Rahman isolated two key factors that determined which freelancers experimented and which pulled off the platform or simply did nothing: the extent of a freelancer’s reliance on the platform for income, and whether their ratings had dropped.
This varied depending on whether a freelancer had a high or low rating.
High-rated freelancers with high reliance on the platform chose their tactics based on whether they had seen a recent drop in their rating. Those who had seen their score drop experimented with tactics to raise it. If their score hadn’t dropped, they limited their activity on the platform in an attempt to protect their score. High performers with low platform dependency reduced their time on TalentFinder, regardless of whether or not they had a score drop.
For freelancers with lower scores, their reliance on the platform seemed to determine the path they took. If they depended on the platform, they engaged in experimentation even if the ratings continued to fluctuate. If they did not feel so connected to it for income, they gradually reduced their activity.
Rahman explains that the position of workers feels more precarious on these platforms than in traditional work environments because, well, they are. While typical employer reviews are largely intended to help an employee improve, algorithm-facilitated reviews on a site like TalentFinder are primarily intended to help the platform automate the job of picking the “best” employees from a vast tank, thus satisfying its customers.
“For platforms, it’s about optimizing their overall dynamics. their primary goal is not to help employees improve,” says Rahman. “For people’s day-to-day experiences, especially when they rely on the platform for work, that can be very frustrating and difficult.”
Living in the Cage — and its Configuration
Since conducting this research, Rahman says he has gained more and more insight into the various invisible cages most of us live in. He points, for example, to recent reports detailing how everything from us TVs and vacuum cleaners in the smartphone apps we use medical prescriptions
and insurance they collect our data and use it to train proprietary algorithms in ways that are largely invisible to us.
“I think the metaphor of the invisible cage applies more broadly as we enter this system where everything we do, say, and how we interact is feeding algorithms that we don’t necessarily know about,” he says.

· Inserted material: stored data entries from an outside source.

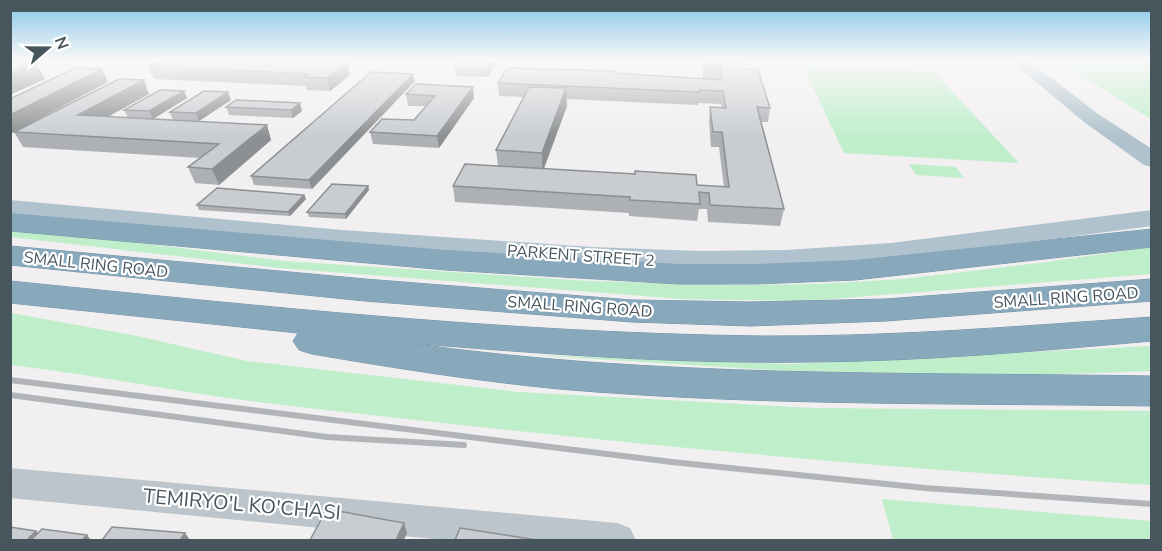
<svg xmlns="http://www.w3.org/2000/svg" width="1162" height="551" font-family="'Nunito Sans',sans-serif">
<rect width="100%" height="100%" fill="#f1efef"/>
<path fill="#bfeecb" d="M 1057,60 L 1151,60 L 1151,119 Z
M 803,66 L 933,71 L 1019,163 L 844,153 Z
M 909,164 L 956,167 L 964,178 L 916,175 Z
M 11,227 L 284,261 L 589,281 L 736,285 L 818,284 L 902,279 L 1047,262 L 1151,247 L 1152,274 L 805,301 L 682,299 L 279,268 L 11,237 Z
M 11,313 L 137,336 L 247,361 L 519,392 L 814,408 L 1151,411 L 1151,485 C 856,466 561,438 267,403 C 181,393 96,375 11,365 Z
M 1151,346 L 1152,371 L 1006,376 L 790,371 L 529,355 L 790,364 Z
M 882,499 L 1151,521 L 1151,540 L 893,540 Z"/>
<g fill="none" stroke-linecap="round" stroke-linejoin="round">
<g stroke="#7393a8" stroke-width="1">
<path id="highway" d="M 10,213 L 446,250 L 679,264 L 756,264 L 855,260 L 1152,229 L 1152,247 L 855,280 L 756,284 L 679,284 L 446,270 L 10,231 Z
M 10,246 L 365,279 L 632,300 L 751,302 L 886,299 L 1152,279 L 1152,301 L 886,321 L 751,326 L 632,322 L 365,301 L 10,265 Z
M 10,281 C 260,306 510,333 761,336 C 892,337 1022,326 1152,317 L 1152,341 C 1039,351 926,361 812,362 C 678,364 543,354 409,343 C 655,378 904,372 1152,376 L 1152,406 C 954,403 755,406 559,389 C 476,381 394,368 312,354 L 299,350 L 293,341 L 298,333 L 10,303 Z"/>
</g>
<path fill="#bbc5cb" fill-rule="evenodd" d="M 10,60 L 19,60 L 12,64 Z
M 10,468 L 617,523 L 630,528 L 636,540 L 444,540 L 10,498 Z"/>
<path fill="#afc2cd" fill-rule="evenodd" d="M 1010,60 L 1028,60 L 1098,114 L 1152,149 L 1152,167 L 1144,165 L 1084,122 Z
M 10,200 L 342,230 L 593,247 L 699,251 L 786,250 L 891,243 L 1152,210 L 1152,226 L 891,260 L 786,267 L 699,269 L 593,265 L 342,246 L 10,216 Z"/>
<use href="#highway" fill="#88a8bc" fill-rule="evenodd"/>
<path stroke="#b1b5b9" stroke-width="6" d="M 10,380 L 672,462 L 925,488 L 1152,504
M 10,395 L 327,437 L 464,445"/>
</g>
<path fill="#adb0b4" fill-rule="evenodd" d="M 499,60 L 487,77 L 456,76 L 455,69 Z
M 702,60 L 743,60 L 745,69 L 770,108 L 768,122 L 761,122 L 784,209 L 780,226 L 708,222 L 707,209 L 699,209 L 697,221 L 629,216 L 629,213 L 455,202 L 453,186 L 498,166 L 496,150 L 524,97 L 499,96 L 498,83 L 718,80 L 703,78 ZM 566,99 L 698,105 L 698,103 L 721,104 L 722,108 L 710,107 L 709,121 L 711,147 L 719,147 L 724,187 L 697,185 L 544,169 L 567,106 Z
M 347,62 L 350,75 L 330,91 L 307,90 L 306,86 L 154,79 L 148,66 Z
M 415,81 L 312,189 L 254,185 L 251,176 Z
M 108,82 L 36,120 L 149,94 L 108,117 L 128,118 L 124,110 L 184,91 L 187,98 L 153,119 L 267,125 L 271,140 L 219,185 L 195,183 L 188,167 L 200,158 L 23,147 L 14,132 L 10,134 L 10,99 Z
M 406,94 L 474,98 L 439,148 L 373,144 L 370,132 L 414,120 L 426,106 L 408,106 Z
M 231,100 L 199,121 L 173,120 L 170,112 Z
M 226,107 L 302,111 L 293,118 L 229,115 Z
M 368,186 L 369,190 L 346,219 L 309,217 L 307,212 Z
M 304,195 L 306,199 L 290,216 L 199,210 L 197,205 Z"/>
<path fill="#8d9092" d="M 493,60 L 499,60 L 487,77 L 486,70 Z
M 36,62 L 45,79 L 10,95 L 10,74 Z
M 347,62 L 350,75 L 330,91 L 327,78 Z
M 102,69 L 108,82 L 10,134 L 10,115 Z
M 413,74 L 415,81 L 312,189 L 309,180 Z
M 144,80 L 149,94 L 85,129 L 78,115 Z
M 473,87 L 474,98 L 439,148 L 437,136 Z
M 566,88 L 567,106 L 542,173 L 542,153 Z
M 184,91 L 187,98 L 153,119 L 149,111 Z
M 228,92 L 231,100 L 199,121 L 196,113 Z
M 300,103 L 302,111 L 293,118 L 291,110 Z
M 267,125 L 271,140 L 219,185 L 212,169 Z
M 368,186 L 369,190 L 346,219 L 345,214 Z
M 304,195 L 306,199 L 290,216 L 288,212 Z
M 404,523 L 407,533 L 404,540 L 396,540 Z
M 36,531 L 45,540 L 27,540 Z
M 185,533 L 190,540 L 180,540 Z
M 87,535 L 91,540 L 82,540 Z"/>
<path fill="#c9cdd1" stroke="#8d9092" stroke-width="1.5" d="M 161,60 L 302,60 L 347,62 L 327,78 L 303,77 L 308,74 L 148,66 Z
M 462,60 L 493,60 L 486,70 L 455,69 Z
M 704,60 L 743,60 L 745,69 L 758,70 L 770,108 L 757,107 L 784,209 L 710,205 L 709,193 L 699,192 L 700,204 L 630,200 L 630,197 L 453,186 L 465,164 L 635,174 L 635,171 L 696,175 L 697,185 L 729,187 L 722,132 L 713,132 L 710,107 L 726,108 L 723,91 L 699,90 L 699,92 L 498,83 L 507,68 L 616,71 L 615,73 L 722,80 L 720,66 L 705,66 Z
M 10,62 L 36,62 L 10,74 Z
M 75,68 L 102,69 L 10,115 L 10,99 Z
M 371,72 L 413,74 L 309,180 L 251,176 Z
M 119,79 L 144,80 L 78,115 L 267,125 L 212,169 L 188,167 L 219,144 L 14,132 Z
M 416,84 L 473,87 L 437,136 L 370,132 L 382,119 L 414,120 L 435,96 L 406,94 Z
M 529,87 L 566,88 L 542,153 L 496,150 Z
M 160,90 L 184,91 L 149,111 L 124,110 Z
M 204,91 L 228,92 L 196,113 L 170,112 Z
M 236,100 L 300,103 L 291,110 L 226,107 Z
M 332,184 L 368,186 L 345,214 L 307,212 Z
M 217,188 L 304,195 L 288,212 L 197,205 Z
M 327,509 L 404,523 L 396,540 L 310,540 Z
M 10,527 L 36,531 L 27,540 L 10,540 Z
M 112,527 L 185,533 L 180,540 L 102,540 Z
M 460,528 L 537,540 L 455,540 Z
M 42,529 L 87,535 L 82,540 L 31,540 Z"/>
<linearGradient id="sky" x2="0" y2="1"><stop stop-color="#83c6e9"/><stop offset="0.44" stop-color="#f9f8f8"/><stop offset="1" stop-color="#f9f8f8" stop-opacity="0"/></linearGradient>
<rect width="1162" height="137" fill="url(#sky)"/>
<g text-anchor="middle" stroke-width="4.5" stroke-linejoin="round" paint-order="stroke">
<g font-size="16" fill="#47555c" stroke="#fff">
<text transform="translate(581 255) rotate(4)" y="6">PARKENT STREET 2</text>
<text transform="translate(96 264) rotate(6)" y="6">SMALL RING ROAD</text>
<text transform="translate(1066 297) rotate(-4)" y="6">SMALL RING ROAD</text>
<text transform="translate(580 306) rotate(4)" y="6">SMALL RING ROAD</text>
</g>
<g font-size="20" fill="#47555c" stroke="#fff">
<text transform="translate(242 504) rotate(5)" y="7">TEMIRYO'L KO'CHASI</text>
</g>
</g>
<rect width="1162" height="551" fill="none" stroke="#47555c" stroke-width="24"/>
<g transform="translate(48 48) rotate(70)" stroke="#ffffff" stroke-width="4.5" paint-order="stroke">
<path d="M0-4.5L10 22L0 15L-10 22Z" fill="#47555c"/>
<text y="-9" font-size="16" font-weight="bold" text-anchor="middle" fill="#47555c">N</text>
</g>
</svg>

He points out that some people are freer to withdraw from these platforms than others. it all comes down to their level of dependence on them. A fruitful area for future research, he says, could be examining how characteristics such as race, gender and income correlate with reliance on platforms and their algorithmic ratings. For example, it is important to understand whether people from certain racial groups are more likely to be “rated” (and potentially blacklisted) with algorithms before they can rent an apartment, open a credit card or sign up for health insurance.
“The hope of bringing this metaphor of the invisible cage to the fore is to bring awareness to this phenomenon, and hopefully in a way that people can connect with,” says Rahman. “Of course, even when we realize this, it’s hard to know what to do, given the complexity of these systems and the rate at which their algorithms change.”
Legislation is beginning to provide some oversight in an area that remains largely unregulated. In 2020 California Consumer Privacy Act, the strongest such legislation in the country, establishes the rights of online users to know, delete and opt out of the collection of personal data. In 2018, the European Union passed even more aggressive legislation for the same purpose. “It’s an encouraging sign,” says Rahman, “but regulation alone is far from a panacea.”